While such agents impact nearly all of Acquia’s customers, individual decisions to implement or allow more targeted bot traffic to reach an application do not represent ubiquitous, common bot traffic. Such traffic might include security scans, SEO optimizers, and malicious bot activity. As such activity cannot be incorporated universally into Acquia’s subscription model, usage from these types of agents is captured in Acquia Views and Acquia Visits counts and is measured against subscription limits. This provides customers with the choice whether to allow traffic from these sources. As this approach is non-exhaustive, Acquia offers a 30% capacity buffer on all subscriptions, allowing for unexpected or unknown traffic without having to deal with overages.
What infrastructure is included to support my applications?
The Cloud Platform platform ensures you have all the infrastructure required to support your expected traffic and potential traffic spikes.

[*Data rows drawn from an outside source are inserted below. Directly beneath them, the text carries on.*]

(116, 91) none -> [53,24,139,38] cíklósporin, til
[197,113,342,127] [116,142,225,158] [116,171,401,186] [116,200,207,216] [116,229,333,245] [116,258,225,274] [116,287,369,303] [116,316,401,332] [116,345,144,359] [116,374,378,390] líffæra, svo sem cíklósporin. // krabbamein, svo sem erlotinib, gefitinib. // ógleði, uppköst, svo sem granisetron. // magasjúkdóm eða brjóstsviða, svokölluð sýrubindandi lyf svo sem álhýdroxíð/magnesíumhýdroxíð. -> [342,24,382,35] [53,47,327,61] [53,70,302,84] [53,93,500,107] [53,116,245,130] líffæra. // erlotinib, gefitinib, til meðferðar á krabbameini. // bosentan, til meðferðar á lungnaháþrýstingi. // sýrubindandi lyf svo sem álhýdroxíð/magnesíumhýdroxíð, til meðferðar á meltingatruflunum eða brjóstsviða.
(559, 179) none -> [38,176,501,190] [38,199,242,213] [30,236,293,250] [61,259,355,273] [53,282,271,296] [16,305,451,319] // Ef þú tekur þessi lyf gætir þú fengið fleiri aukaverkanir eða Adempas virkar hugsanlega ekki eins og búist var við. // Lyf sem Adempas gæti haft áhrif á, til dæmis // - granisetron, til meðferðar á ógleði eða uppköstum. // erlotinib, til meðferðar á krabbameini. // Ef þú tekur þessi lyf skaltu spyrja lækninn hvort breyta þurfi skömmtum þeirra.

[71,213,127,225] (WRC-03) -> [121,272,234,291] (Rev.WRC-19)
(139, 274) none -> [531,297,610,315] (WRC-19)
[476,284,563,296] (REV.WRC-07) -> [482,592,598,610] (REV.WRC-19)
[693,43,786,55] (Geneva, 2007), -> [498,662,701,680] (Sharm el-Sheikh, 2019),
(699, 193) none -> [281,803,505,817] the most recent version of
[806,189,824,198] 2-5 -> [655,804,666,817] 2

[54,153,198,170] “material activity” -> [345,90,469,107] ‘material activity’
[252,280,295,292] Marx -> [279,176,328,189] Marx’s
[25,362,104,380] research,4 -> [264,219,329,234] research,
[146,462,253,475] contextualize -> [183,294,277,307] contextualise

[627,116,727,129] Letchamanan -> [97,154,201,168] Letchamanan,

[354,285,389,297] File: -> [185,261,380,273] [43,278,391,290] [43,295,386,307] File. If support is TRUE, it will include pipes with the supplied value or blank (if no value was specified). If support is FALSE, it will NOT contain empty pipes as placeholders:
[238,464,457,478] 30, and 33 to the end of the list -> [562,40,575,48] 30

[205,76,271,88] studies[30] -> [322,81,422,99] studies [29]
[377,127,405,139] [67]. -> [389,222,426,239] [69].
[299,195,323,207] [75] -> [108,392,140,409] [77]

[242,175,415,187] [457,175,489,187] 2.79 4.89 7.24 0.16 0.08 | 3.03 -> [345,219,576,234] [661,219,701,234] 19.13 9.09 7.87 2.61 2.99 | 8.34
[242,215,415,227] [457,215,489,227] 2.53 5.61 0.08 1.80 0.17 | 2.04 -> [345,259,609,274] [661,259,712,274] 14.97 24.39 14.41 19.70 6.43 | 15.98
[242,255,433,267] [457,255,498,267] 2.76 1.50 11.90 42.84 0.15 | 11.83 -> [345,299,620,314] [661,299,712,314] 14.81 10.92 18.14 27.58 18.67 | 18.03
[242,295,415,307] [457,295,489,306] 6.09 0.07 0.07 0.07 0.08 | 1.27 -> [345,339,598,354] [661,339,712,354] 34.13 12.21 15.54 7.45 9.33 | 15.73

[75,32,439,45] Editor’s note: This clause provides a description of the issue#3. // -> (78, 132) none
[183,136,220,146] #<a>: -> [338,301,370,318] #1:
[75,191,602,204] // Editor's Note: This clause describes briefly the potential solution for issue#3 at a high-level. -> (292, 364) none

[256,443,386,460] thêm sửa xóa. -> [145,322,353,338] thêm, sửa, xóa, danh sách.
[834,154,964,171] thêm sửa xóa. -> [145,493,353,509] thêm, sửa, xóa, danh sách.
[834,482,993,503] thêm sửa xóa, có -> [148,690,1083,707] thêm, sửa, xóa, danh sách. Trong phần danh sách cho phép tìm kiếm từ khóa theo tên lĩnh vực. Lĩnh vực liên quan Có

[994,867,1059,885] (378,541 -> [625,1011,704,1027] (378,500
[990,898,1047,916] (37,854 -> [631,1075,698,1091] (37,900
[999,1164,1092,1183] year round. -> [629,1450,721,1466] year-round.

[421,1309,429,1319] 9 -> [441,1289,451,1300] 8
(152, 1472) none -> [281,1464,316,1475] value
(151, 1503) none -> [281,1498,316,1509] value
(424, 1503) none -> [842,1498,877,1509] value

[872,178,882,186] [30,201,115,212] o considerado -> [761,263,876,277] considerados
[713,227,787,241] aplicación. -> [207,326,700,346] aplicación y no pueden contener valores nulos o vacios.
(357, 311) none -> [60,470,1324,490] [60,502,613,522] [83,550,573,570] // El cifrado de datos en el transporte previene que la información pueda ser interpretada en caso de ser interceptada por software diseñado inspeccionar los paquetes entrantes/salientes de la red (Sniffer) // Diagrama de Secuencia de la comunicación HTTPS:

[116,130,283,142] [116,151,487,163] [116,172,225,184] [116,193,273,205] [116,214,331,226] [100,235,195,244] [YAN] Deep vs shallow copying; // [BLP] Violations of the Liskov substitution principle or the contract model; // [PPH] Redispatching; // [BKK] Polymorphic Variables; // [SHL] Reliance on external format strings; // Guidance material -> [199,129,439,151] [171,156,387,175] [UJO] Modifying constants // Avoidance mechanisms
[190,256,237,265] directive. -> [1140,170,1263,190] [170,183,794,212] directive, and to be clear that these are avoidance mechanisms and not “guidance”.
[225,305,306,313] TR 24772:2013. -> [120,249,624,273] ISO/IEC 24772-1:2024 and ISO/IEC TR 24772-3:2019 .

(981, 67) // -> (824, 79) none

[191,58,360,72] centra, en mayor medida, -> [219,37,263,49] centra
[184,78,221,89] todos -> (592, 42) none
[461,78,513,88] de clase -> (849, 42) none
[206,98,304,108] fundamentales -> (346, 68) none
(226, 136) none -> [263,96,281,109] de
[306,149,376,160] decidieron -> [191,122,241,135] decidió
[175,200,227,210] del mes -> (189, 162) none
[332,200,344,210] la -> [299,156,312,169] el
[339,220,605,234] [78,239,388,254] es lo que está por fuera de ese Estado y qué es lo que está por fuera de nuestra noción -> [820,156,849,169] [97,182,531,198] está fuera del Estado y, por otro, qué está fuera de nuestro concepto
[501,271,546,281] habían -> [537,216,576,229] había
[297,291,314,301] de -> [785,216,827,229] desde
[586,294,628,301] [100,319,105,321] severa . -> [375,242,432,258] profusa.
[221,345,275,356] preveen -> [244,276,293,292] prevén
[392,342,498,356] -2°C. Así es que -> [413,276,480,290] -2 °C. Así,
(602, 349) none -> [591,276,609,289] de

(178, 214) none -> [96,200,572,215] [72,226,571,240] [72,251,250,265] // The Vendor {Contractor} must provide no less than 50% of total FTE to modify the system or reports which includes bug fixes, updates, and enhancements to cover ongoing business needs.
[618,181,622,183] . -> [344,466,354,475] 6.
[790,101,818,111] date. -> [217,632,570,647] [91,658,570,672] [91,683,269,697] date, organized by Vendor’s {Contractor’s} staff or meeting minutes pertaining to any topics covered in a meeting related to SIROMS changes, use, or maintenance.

All Cloud Platform subscriptions run on Acquia’s scalable cloud platform with a 99.95% uptime SLA.
Activity on non-production environments and tracking against Views and Visits entitlements
Acquia’s usage tracker includes data from traffic that hits non-production environments, such as Dev or Staging.
This activity is counted against Views and Visits entitlements for several reasons:
- Non-production environments are integrated with Acquia’s offering. Thus, you can fully build, vet, and test your applications prior to fully deploying or going live.
- Generally, activity on non-production environments constitutes less than 5% of the total traffic. Prior to a launch, the traffic in these environments peaks. Acquia recommends that you maintain 10% or more headroom on your subscription in anticipation of potential spikes. This includes incremental development activity.
- Acquia doesn’t charge any additional costs if your non-production environments require additional resources. While you can’t perform load testing in these environments, Acquia ensures that you’re able to build your most ambitious applications on Acquia as part of your core subscription.
Acquia does not want to discourage normal development activities over concerns about the impact of non-production traffic on a subscription’s total utilization, however we do need to discourage non-production environments from being used for live sites or load-test-like activities. If you are concerned about exceeding your monthly traffic allocations, contact your Acquia account managers and they will help you determine the best approach for your business needs.